Stored entries:
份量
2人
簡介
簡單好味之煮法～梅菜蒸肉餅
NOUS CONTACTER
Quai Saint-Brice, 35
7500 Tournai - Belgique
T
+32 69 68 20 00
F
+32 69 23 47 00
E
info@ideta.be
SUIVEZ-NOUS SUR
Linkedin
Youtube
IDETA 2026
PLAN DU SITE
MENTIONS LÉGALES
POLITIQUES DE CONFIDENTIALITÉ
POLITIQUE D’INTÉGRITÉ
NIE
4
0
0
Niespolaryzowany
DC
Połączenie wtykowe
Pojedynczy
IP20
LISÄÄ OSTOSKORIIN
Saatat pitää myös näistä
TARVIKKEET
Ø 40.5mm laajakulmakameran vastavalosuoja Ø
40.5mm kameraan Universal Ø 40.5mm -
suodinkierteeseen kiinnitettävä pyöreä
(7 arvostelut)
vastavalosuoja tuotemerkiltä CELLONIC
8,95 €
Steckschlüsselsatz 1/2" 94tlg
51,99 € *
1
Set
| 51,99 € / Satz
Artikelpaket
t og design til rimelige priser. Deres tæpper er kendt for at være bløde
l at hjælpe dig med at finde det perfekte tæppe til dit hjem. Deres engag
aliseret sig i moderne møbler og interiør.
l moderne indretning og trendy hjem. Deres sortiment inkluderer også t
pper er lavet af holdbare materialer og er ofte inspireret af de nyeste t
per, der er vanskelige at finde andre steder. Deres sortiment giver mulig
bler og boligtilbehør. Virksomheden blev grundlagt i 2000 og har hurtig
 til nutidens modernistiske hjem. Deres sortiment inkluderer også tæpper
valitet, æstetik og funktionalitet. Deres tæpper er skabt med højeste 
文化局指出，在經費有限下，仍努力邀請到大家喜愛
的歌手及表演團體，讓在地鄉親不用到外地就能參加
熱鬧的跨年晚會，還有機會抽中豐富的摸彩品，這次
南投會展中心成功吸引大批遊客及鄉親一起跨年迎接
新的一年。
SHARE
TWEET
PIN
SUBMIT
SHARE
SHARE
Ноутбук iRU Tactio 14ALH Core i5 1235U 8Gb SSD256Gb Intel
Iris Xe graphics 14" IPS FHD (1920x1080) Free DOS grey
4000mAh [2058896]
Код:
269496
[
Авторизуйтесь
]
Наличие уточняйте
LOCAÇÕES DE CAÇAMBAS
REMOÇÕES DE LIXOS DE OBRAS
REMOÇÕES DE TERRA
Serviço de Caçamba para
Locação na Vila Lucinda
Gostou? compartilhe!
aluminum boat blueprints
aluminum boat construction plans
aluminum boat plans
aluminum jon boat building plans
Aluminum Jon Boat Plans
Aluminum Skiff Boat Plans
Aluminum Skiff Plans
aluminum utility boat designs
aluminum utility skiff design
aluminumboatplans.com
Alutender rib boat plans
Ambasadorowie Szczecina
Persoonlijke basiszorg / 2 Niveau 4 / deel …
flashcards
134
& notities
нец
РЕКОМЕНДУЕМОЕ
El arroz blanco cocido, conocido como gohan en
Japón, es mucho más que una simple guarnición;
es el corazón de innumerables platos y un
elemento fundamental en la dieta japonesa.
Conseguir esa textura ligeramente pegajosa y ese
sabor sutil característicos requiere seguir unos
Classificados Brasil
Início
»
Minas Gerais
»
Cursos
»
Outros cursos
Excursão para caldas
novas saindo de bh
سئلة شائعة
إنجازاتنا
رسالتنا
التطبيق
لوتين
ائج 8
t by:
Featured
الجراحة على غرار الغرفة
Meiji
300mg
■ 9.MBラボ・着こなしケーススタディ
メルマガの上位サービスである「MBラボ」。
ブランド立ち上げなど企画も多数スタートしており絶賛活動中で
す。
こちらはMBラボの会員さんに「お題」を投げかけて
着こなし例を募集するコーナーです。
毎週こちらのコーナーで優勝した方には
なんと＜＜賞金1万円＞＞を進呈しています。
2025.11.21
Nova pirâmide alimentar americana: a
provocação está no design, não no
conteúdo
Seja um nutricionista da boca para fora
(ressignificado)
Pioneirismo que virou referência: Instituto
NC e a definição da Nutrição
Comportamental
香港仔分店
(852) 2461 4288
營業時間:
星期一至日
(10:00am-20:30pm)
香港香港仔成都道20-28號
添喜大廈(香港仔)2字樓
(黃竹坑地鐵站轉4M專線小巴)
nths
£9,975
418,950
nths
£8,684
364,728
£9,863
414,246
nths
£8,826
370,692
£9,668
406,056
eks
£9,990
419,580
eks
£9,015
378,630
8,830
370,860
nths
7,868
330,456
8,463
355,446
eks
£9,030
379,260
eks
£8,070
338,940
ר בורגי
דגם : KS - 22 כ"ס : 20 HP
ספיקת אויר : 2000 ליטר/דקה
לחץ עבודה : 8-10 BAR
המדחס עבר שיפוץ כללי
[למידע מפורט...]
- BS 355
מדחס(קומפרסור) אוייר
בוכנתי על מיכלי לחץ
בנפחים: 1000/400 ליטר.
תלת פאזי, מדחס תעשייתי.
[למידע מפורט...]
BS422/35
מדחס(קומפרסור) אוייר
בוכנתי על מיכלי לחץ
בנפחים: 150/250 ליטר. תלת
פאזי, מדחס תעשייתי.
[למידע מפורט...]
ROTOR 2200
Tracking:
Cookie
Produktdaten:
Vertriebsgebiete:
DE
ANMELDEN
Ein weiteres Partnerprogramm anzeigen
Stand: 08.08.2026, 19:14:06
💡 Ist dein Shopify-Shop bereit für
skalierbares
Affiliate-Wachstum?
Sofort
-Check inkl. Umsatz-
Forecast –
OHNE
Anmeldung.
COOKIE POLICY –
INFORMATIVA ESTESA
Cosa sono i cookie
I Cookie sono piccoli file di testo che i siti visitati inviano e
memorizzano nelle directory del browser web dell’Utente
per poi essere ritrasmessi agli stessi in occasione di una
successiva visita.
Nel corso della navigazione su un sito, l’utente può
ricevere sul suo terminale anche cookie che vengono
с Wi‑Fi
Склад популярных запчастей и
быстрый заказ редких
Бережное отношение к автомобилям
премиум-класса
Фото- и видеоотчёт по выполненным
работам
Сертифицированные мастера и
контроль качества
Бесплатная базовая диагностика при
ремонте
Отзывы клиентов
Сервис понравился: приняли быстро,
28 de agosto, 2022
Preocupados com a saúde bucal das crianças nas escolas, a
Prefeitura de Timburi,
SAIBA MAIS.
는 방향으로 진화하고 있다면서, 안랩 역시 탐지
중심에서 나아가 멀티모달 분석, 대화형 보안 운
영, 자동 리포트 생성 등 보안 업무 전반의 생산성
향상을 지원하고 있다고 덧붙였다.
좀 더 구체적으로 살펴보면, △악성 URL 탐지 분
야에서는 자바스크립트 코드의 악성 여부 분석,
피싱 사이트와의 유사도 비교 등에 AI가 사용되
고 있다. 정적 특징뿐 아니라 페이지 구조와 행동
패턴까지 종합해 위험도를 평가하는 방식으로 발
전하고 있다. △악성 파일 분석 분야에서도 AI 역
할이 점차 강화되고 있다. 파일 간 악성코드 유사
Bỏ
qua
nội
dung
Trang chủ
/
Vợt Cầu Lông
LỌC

> _WORK REQUEST_
Among the lines above, find the ones containing "moderne" and copy them.

> _SOLUTION TO THIS TASK_
aliseret sig i moderne møbler og interiør.
l moderne indretning og trendy hjem. Deres sortiment inkluderer også t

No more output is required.